= Instructions to follow =
No pictures go in the copy; everything else in the records below must be output exactly.

= Entries shown =
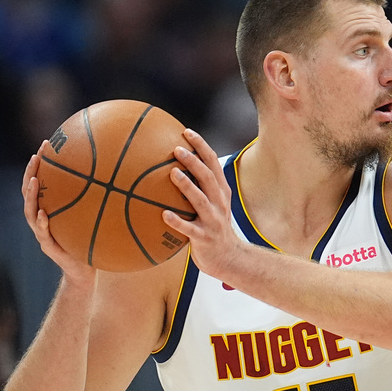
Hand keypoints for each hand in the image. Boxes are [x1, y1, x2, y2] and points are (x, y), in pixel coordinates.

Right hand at [21, 146, 96, 286]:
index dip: (42, 164)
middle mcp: (43, 218)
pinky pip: (43, 235)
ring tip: (34, 181)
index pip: (44, 182)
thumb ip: (101, 201)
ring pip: (30, 212)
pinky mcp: (49, 248)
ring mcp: (43, 233)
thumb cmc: (93, 241)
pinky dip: (43, 224)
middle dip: (32, 172)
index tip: (48, 144)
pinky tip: (45, 215)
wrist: (85, 271)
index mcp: (53, 209)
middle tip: (38, 155)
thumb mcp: (97, 218)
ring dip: (31, 195)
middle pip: (31, 192)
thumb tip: (125, 176)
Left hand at [163, 129, 242, 279]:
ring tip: (172, 174)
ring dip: (187, 186)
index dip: (201, 146)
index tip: (186, 132)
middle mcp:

= Answer area =
Hand keypoints for each hand in the image. Boxes are [x1, y1, x2, y2] and points are (x, y), in pixel coordinates.

Right hand at [21, 146, 96, 286]:
index dip: (42, 164)
middle mcp: (43, 218)
pinky pip: (43, 235)
ring tip: (34, 181)
index pip: (44, 182)
thumb ip: (101, 201)
ring pip: (30, 212)
pinky mcp: (49, 248)
ring mcp: (43, 233)
thumb cmc: (93, 241)
pinky dip: (43, 224)
middle dip: (32, 172)
index tip: (48, 144)
pinky tip: (45, 215)
wrist: (85, 271)
index mcp: (53, 209)
middle tip: (38, 155)
thumb mcp: (97, 218)
ring dip: (31, 195)
middle pip: (31, 192)
thumb tip: (125, 176)
Left hand at [163, 129, 242, 279]:
ring tip: (172, 174)
ring dip: (187, 186)
index dip: (201, 146)
index tip: (186, 132)
middle mcp:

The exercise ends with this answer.